DATA FOR PROCESSING:
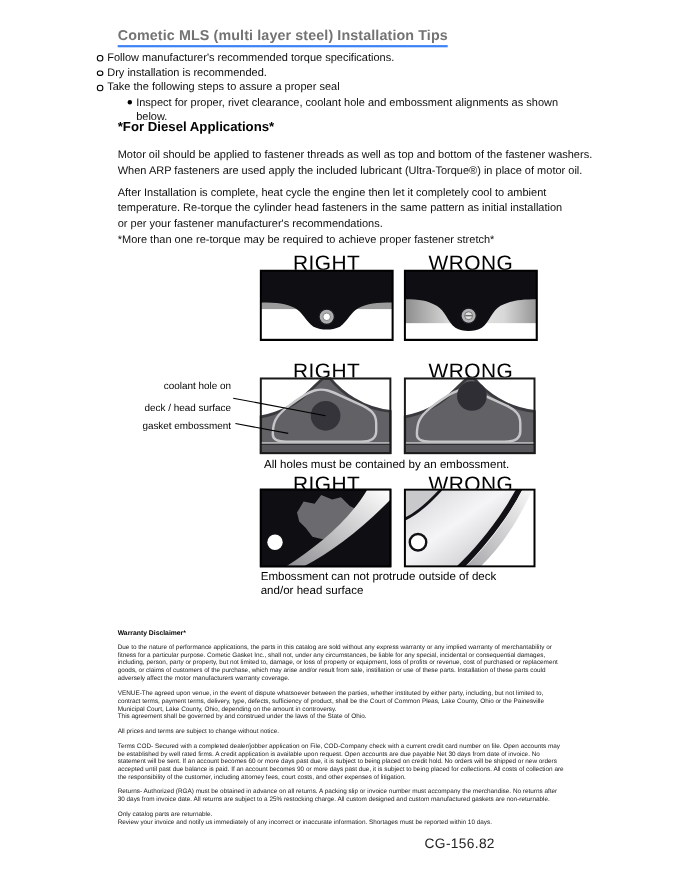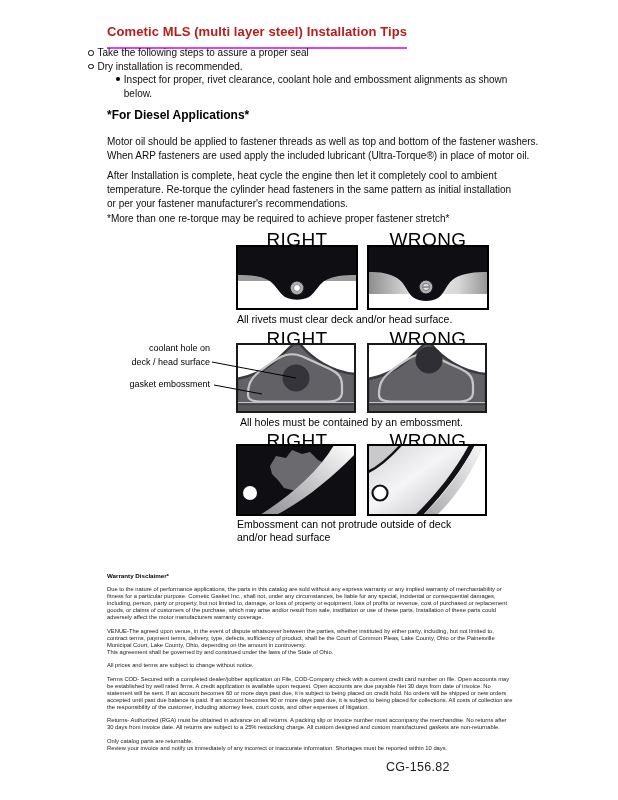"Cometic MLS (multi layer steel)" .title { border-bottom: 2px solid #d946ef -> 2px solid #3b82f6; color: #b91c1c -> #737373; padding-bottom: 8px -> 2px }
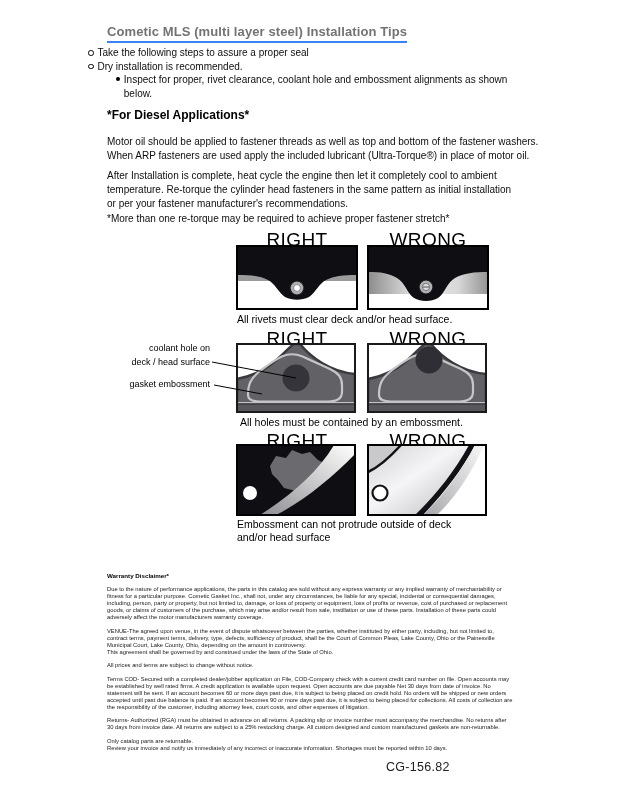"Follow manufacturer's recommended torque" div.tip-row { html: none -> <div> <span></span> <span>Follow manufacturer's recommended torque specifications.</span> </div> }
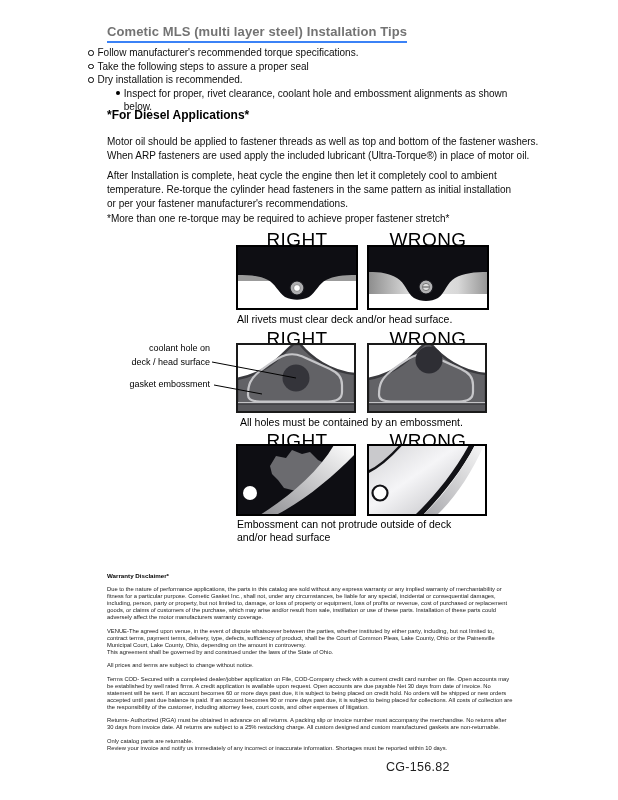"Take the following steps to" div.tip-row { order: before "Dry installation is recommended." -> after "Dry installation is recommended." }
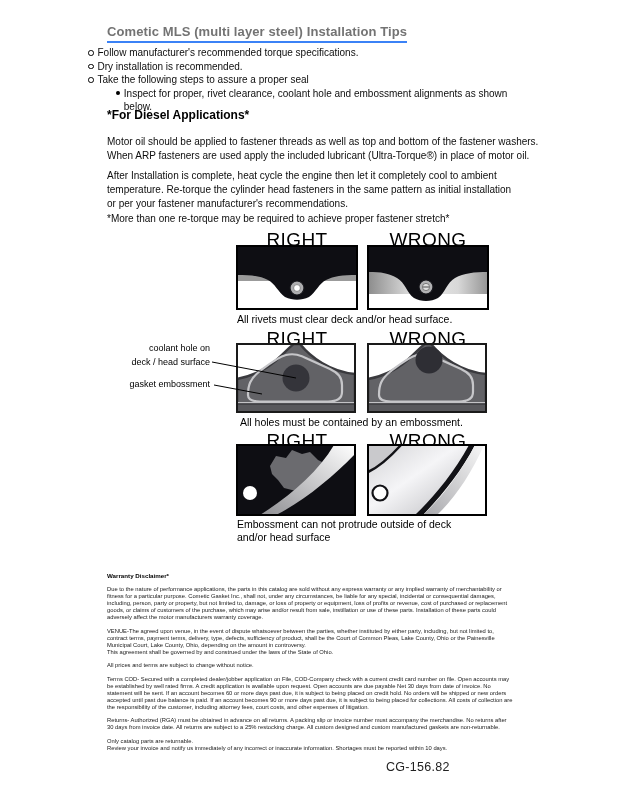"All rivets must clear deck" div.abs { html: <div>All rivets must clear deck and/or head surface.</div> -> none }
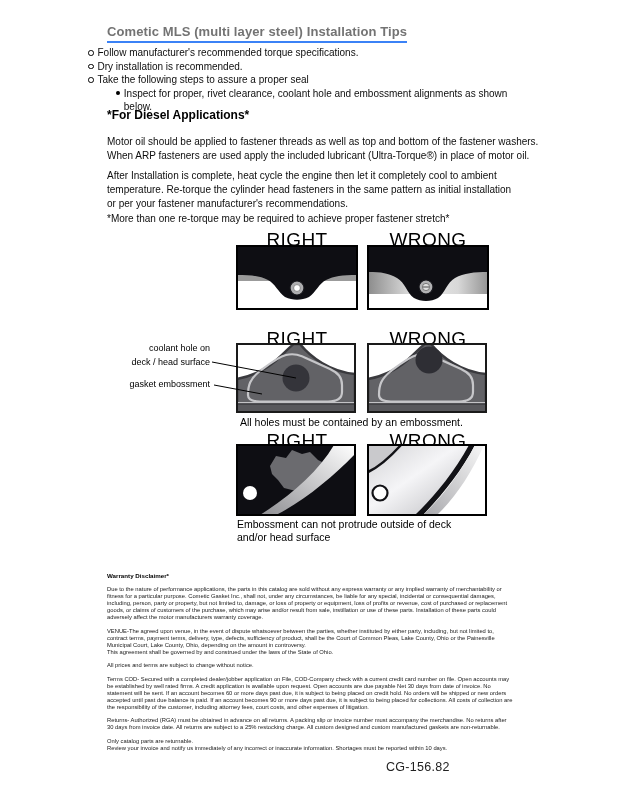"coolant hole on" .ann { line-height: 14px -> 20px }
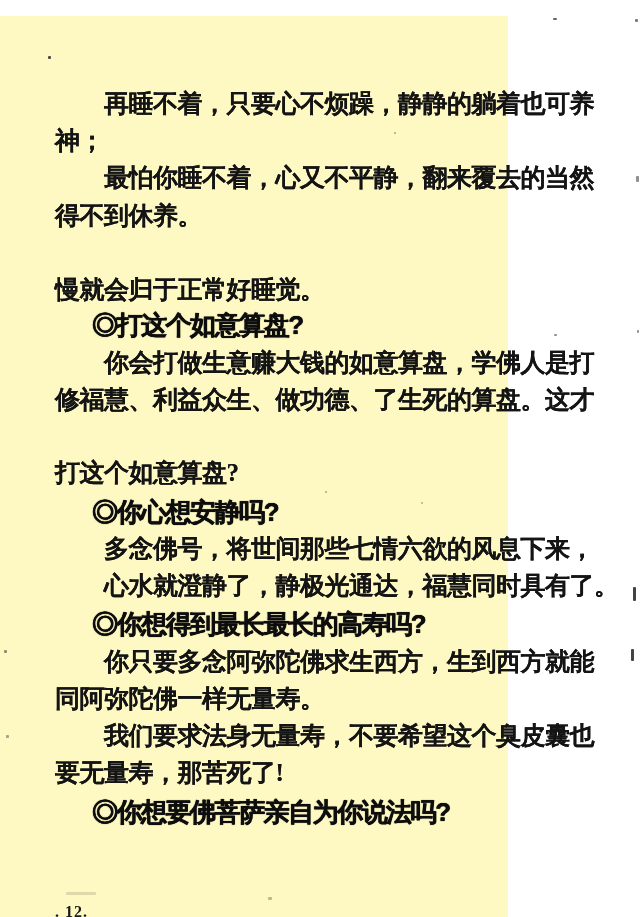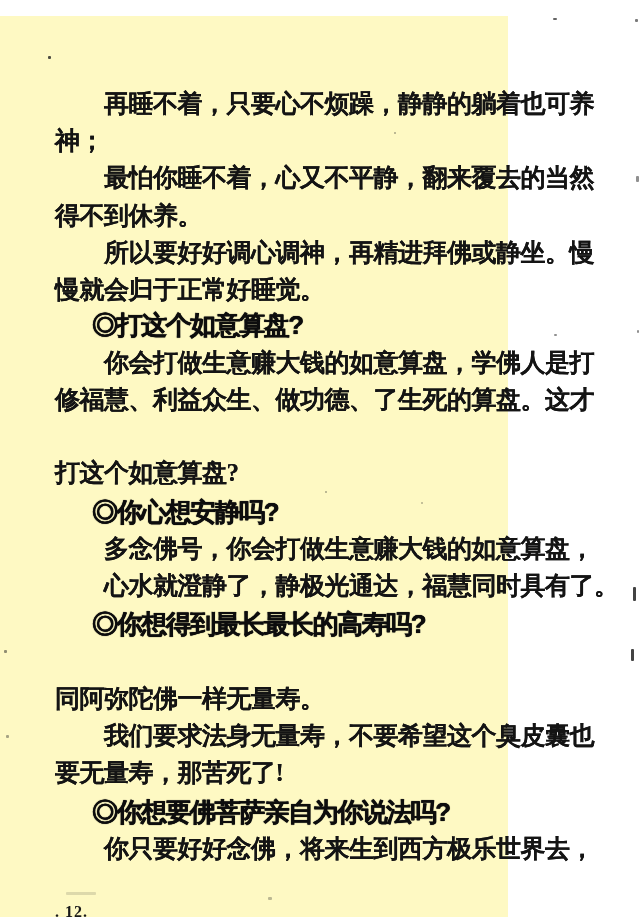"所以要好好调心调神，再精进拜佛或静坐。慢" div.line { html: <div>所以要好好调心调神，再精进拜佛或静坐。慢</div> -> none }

TASK BRIEF: Set the listing down exactly, without its pictures.

WRITTEN SOLUTION:
"Cometic MLS (multi layer steel)" .title { border-bottom: 2px solid #d946ef -> 2px solid #3b82f6; color: #b91c1c -> #737373; padding-bottom: 8px -> 2px }
"Follow manufacturer's recommended torque" div.tip-row { html: none -> <div> <span></span> <span>Follow manufacturer's recommended torque specifications.</span> </div> }
"Take the following steps to" div.tip-row { order: before "Dry installation is recommended." -> after "Dry installation is recommended." }
"All rivets must clear deck" div.abs { html: <div>All rivets must clear deck and/or head surface.</div> -> none }
"coolant hole on" .ann { line-height: 14px -> 20px }
"所以要好好调心调神，再精进拜佛或静坐。慢" div.line { html: <div>所以要好好调心调神，再精进拜佛或静坐。慢</div> -> none }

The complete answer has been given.